Setibanya dikamar, aku tidak langsung tidur di balik lembutnya selimutku. Aku menenangkan diriku terlebih dahulu. Setelah aku senam nafas, aku pergi ke jendela samping dan mengetuk jendela kamar Louis. Aku menunggu hingga Louis membuka jendela.
Tak berapa lama setelah ku ketuk, Louis membuka jendela kamarnya dengan bersungut-sungut.
“Ada apa lagi, Ten?” tanyanya malas. Aku memasang muka masam.
“Louis, masa Radith itu tunangan aku!” ujarku lemas. Louis yang tadi bersungut-sungut langsung terbelalak.
“Serius?” tanyanya tak percaya. Aku mengangguk-angguk berat. Mulut Louis membentuuk kata ‘WOW’.

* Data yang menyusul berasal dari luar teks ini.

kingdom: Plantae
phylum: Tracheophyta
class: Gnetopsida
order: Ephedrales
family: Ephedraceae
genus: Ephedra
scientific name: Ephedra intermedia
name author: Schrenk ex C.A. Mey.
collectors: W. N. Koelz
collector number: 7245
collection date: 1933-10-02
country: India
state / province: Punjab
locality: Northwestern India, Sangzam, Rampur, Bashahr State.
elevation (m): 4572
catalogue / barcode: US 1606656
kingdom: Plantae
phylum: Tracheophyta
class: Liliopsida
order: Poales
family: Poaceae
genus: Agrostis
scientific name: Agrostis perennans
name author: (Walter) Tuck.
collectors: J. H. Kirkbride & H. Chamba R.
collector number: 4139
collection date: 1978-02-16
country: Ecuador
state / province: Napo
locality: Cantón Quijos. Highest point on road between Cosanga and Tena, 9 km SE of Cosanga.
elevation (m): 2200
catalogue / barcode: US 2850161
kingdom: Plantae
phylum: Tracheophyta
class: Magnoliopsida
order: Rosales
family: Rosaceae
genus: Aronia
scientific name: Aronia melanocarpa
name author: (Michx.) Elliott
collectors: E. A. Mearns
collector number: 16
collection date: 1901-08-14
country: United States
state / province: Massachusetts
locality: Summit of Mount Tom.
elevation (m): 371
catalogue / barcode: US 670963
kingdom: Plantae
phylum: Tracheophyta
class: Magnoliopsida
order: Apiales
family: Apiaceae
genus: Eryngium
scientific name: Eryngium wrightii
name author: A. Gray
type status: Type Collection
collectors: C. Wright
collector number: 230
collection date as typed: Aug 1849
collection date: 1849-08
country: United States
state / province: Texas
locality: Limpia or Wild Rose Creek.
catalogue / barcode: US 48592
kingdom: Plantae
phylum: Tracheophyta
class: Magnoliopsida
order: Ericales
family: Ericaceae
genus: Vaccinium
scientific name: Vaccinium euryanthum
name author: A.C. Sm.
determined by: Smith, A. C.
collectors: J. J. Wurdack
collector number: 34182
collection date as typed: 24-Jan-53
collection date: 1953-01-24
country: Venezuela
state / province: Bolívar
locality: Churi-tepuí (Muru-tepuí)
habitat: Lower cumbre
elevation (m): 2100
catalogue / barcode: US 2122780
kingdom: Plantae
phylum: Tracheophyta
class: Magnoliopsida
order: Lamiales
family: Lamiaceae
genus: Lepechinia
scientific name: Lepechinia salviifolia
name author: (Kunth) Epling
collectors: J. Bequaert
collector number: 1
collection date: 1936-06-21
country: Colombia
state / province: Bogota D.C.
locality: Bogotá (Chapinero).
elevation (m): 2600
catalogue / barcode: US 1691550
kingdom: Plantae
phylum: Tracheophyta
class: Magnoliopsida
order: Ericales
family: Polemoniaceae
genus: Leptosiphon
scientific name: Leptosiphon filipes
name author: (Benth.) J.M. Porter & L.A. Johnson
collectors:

“Ya ampun. Ten, kamu baru tahu sekarang kalo kamu di tunangin ama si Radith? Emang Radith tuh sejelek apa sih? Ampe kamu nggak mau? Dari namanya sih, dia cakep. Lah, kata lo dia secakep gue!” cerocos Louis cepat.
“Louisss! Kok malah lu yang nyerocos sih! Harusnya aku tahuu!” ujarku sewot.
“Eh, ya. Sorry lah! Silahkan!” Louis mempersilahkan aku untuk curhat kepadanya.
“Aku kesel aja, Louis! Masa jaman sekarang masih ada remaja yang diiket ama kontrak bonyoknya dulu? Kalo kayak gitu, aku langsung aja dikawinin. Nggak perlu ngasi kesempatan buat aku untuk nyari pacar! Uhh!” keluhku pada Louis. Louis mengangguk-angguk lalu menguap.
“Yaudah.. Aku ngantuk.. Aku mau tidur! Dagh!” ujar Louis tak berperasaan lalu menutup daun jendela kamarnya. Aku ternganga melihat Louis yang hanya menanggapi segitu simple lalu pergi tidur.
Aku mengikuti jejak Louis, yaitu tidur dan bermanja dibalik hangatnya selimut tempat tidurku.